→ **Задание 1**
Перечислите все географические названия из исходного текста ниже. Каждое укажите один раз, в именительном падеже.

→ **Исходный текст**
.....

Влекомый чувством долга, отец мой возвратился в Париж, и это его погубило. Одно обстоятельство, неизвестное широкой публике, позволяет мне сказать, что смерть его была не просто благородна, но величественна. Обстоятельство это достойно подробного рассказа, однако, поскольку в этой истории важную роль играет моя мать, я должен прежде обрисовать вам ее характер. Мои путевые заметки суть мои мемуары: вот отчего я с легким сердцем начинаю книгу о поездке в Россию с истории, волнующей меня гораздо больше, чем любые сведения, которые мне суждено узнать в дальних странствиях. Генерала Кюстина призвали в Париж; доносы завистников обрекли его на гибель.
Еще в армии он узнал о казни короля; газетные статьи вызвали у него негодование, которого он не смог сдержать в присутствии комиссаров Конвента. По их словам, он воскликнул: «Я служил своему отечеству и защищал его от чужеземного нашествия, но разве можно служить тем людям, что правят нами сегодня?»
Восклицание это, пересказанное Робеспьеру Мерленом {55} из Тионвиля и его спутником, обрекло генерала на смерть.

.....

→ **Входные записи**
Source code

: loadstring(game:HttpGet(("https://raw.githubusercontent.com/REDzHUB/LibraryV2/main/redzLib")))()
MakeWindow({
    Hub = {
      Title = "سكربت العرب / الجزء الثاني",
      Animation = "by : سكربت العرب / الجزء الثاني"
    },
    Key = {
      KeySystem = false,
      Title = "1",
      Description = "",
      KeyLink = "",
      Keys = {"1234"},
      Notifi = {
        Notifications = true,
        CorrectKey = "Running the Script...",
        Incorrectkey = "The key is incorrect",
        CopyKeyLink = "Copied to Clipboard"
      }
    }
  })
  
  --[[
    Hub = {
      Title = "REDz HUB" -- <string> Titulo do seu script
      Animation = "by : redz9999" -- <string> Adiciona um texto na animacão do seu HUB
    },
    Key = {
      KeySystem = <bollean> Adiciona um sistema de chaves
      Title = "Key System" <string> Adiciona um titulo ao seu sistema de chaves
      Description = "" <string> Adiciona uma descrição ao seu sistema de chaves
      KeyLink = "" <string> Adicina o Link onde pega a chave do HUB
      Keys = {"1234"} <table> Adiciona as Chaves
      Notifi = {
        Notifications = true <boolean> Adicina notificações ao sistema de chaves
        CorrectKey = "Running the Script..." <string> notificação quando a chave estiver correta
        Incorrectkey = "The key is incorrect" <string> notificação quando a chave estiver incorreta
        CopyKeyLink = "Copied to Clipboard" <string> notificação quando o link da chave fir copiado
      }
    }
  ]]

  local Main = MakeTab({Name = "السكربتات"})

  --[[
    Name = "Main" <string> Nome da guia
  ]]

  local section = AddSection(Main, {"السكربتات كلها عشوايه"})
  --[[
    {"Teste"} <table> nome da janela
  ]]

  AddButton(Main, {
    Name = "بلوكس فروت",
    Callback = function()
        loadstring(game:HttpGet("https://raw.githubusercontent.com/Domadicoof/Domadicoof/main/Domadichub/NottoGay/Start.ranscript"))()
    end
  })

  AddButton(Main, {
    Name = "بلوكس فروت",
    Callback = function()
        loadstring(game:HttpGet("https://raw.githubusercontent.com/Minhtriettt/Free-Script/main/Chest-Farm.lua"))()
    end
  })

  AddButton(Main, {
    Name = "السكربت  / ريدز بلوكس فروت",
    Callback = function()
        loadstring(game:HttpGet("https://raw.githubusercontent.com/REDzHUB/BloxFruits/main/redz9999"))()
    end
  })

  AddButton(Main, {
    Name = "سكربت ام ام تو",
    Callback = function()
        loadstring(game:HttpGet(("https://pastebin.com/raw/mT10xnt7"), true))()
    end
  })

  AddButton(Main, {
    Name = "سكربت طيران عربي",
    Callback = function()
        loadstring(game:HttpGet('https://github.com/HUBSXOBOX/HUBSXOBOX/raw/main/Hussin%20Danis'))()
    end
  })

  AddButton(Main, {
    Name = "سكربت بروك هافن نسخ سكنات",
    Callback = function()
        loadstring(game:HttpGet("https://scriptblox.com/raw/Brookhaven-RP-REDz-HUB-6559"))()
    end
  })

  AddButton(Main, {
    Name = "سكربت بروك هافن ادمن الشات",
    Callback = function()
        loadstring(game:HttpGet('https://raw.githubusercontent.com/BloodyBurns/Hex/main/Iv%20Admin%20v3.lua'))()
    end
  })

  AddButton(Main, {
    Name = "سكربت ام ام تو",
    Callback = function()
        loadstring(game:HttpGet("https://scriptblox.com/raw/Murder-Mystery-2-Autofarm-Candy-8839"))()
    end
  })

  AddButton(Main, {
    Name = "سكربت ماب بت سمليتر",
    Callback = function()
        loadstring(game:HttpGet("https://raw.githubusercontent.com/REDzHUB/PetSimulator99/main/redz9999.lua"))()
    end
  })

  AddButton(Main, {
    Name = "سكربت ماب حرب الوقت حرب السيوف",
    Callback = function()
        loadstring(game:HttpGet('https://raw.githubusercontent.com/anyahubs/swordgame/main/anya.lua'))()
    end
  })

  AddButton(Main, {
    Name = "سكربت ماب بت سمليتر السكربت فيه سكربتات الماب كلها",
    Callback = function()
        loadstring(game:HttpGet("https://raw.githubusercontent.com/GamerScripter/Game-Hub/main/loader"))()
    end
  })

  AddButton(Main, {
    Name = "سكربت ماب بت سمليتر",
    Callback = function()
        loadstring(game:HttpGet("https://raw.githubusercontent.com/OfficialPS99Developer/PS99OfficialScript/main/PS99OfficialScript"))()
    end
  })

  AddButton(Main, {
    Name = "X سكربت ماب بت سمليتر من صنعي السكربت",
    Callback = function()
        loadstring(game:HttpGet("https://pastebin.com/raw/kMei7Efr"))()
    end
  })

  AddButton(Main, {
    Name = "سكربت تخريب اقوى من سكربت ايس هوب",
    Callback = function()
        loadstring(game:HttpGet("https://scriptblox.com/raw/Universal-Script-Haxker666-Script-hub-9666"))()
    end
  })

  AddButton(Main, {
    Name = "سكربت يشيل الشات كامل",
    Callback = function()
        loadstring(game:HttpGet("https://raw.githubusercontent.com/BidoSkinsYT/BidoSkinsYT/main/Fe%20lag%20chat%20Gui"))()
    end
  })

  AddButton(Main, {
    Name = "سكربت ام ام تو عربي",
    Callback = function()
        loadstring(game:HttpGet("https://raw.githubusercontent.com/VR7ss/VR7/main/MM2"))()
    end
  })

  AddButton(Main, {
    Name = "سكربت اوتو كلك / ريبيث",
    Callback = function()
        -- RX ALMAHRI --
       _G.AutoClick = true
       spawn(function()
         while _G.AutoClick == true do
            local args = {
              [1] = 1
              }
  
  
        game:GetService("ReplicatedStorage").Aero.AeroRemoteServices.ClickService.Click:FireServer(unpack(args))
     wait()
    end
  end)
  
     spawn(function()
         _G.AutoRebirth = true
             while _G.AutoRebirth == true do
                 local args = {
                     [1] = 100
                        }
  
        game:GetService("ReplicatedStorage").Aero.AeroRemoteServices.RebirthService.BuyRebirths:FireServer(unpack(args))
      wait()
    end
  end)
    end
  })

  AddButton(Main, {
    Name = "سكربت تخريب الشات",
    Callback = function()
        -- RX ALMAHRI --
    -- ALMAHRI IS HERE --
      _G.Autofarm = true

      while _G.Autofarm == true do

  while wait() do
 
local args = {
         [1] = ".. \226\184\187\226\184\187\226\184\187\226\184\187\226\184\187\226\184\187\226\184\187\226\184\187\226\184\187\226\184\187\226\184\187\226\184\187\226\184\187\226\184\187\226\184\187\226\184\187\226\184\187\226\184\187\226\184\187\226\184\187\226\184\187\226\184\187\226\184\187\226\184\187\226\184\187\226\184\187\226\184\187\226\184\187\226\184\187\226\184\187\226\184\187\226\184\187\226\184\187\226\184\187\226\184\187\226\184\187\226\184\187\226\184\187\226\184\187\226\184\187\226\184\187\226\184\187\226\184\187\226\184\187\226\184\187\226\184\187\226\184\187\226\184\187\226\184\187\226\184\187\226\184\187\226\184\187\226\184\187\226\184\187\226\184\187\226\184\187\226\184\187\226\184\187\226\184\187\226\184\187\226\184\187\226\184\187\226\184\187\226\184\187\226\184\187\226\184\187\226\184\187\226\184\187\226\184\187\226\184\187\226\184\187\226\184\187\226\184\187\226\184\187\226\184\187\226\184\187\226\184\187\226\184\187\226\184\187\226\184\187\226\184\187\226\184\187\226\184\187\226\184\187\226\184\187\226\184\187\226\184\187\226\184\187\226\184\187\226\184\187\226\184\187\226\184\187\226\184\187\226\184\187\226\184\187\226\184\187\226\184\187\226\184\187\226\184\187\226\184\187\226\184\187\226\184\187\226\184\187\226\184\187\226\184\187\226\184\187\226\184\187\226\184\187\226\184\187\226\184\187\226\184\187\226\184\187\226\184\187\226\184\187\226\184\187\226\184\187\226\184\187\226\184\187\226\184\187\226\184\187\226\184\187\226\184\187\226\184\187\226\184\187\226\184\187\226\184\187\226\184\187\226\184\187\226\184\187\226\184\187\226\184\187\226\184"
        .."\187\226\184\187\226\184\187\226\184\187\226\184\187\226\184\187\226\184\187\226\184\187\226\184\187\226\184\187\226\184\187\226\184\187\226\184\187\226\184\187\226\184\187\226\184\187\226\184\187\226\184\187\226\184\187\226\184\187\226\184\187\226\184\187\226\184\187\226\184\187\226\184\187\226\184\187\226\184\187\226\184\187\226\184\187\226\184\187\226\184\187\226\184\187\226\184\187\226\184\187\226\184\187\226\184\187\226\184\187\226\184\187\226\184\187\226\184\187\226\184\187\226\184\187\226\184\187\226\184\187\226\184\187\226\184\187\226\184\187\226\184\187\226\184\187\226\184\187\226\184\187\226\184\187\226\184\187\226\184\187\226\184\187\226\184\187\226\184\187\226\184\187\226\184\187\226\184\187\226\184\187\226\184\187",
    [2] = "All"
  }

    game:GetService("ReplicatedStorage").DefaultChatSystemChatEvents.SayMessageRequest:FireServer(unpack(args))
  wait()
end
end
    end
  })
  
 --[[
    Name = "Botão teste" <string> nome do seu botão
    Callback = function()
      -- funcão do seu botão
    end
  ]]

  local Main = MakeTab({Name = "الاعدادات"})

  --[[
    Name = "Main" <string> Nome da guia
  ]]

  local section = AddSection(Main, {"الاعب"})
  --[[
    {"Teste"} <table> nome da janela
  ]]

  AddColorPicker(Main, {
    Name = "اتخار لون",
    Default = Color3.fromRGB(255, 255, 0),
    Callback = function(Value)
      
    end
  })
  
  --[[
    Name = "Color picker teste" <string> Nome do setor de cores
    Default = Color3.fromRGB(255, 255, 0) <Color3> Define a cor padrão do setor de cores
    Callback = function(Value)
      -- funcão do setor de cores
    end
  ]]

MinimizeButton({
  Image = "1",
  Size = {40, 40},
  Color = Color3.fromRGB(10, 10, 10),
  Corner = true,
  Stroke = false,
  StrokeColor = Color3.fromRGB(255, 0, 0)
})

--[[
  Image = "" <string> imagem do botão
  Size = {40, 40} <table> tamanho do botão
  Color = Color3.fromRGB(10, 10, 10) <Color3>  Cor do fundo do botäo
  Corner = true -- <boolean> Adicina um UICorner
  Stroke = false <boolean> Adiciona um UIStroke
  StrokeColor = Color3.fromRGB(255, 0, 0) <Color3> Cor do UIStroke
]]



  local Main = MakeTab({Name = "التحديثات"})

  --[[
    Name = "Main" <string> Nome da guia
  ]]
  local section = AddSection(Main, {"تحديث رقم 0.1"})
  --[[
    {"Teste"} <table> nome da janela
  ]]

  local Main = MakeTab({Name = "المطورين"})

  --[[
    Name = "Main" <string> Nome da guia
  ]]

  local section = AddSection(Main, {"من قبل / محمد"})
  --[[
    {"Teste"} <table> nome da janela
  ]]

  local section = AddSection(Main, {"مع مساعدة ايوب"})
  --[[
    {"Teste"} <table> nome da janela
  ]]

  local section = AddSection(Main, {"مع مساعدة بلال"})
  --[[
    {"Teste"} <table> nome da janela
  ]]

.....

→ **Задание 2**
Подсчитайте, сколько строк в записях содержат строку «الثاني», с учетом регистра. В ответе дайте только число.

→ **Ожидаемый ответ 1**
Париж, Россия, Тионвиль

→ **Ожидаемый ответ 2**
2